Jacob Needleman taught high school philosophy, and his “The One Great Question” was a high school Commencement speech given in 2004, that asked:

“Who am I?  …What is man?  What is a human being? …What am I?  Am I what I am told by my environment?  Am I my ethnic identity?  Am I my national identity?  Am I my sexual identity?  Am I my physical characteristics?  Am I the opinions which have come into my mind from hearing people speak, from television, from newspapers, from my peers?  …This is a great question of the heart…” 

He concluded, “In the history of the world, in all the cultures of the world, the search to come in touch with the voice of the great self within, which is sometimes reflected in what we call conscience – the search for that contact requires the support of companions, friends, community.” 

“How?” is different from “what?”  How should we act?

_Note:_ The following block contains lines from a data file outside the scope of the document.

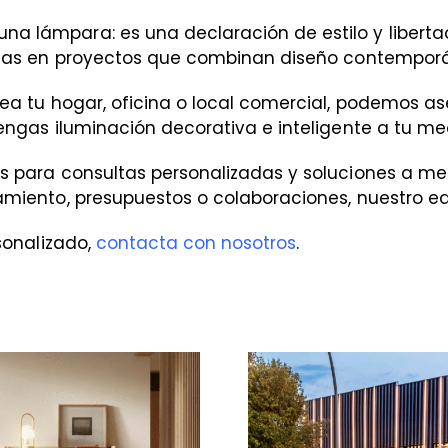
 lámpara: es una declaración de estilo y liberta
rias en proyectos que combinan diseño contempor
ea tu hogar, oficina o local comercial, podemos ase
engas iluminación decorativa e inteligente a tu me
s para consultas personalizadas y soluciones a me
miento, presupuestos o colaboraciones, nuestro equ
sonalizado,
contacta con nosotros
.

How should we live?  How can we connect with “companions, friends, community”?  My Mom came across a quote written by Lao Tzu: “Watch your thoughts, they become your words; watch your words, they become your actions; watch your actions, they become your character; watch your character, it becomes your destiny.”

 The question “What is a person?” is a surprisingly hard question to answer. The non-philosophical answer (which would have been my answer a few weeks ago) might be something like “skin and bones” (real creative…), but it’s so much more complex.  I hope this answered the question at least a bit.

____________________________

School has finished. The solstice is near. Summer is here.


2 Comments on “It Came To Pass”

  1. bam's avatar bam says:

    the linguistics lesson you embedded in there was excellent refresher for those of us who ply words for a living. and to follow the journey, both as it unfolded across the months and here in swift review, was to marvel. the essay, utterly marvelous, is indeed the capstone. bravo to M who might read the comments as certainly as he reads the musing itself……

    may the summer bring time and space to breathe…

    >

  2. nroche2273's avatar nroche2273 says:

    Nice writing, kiddo! And congratulations on finishing your year. Love you!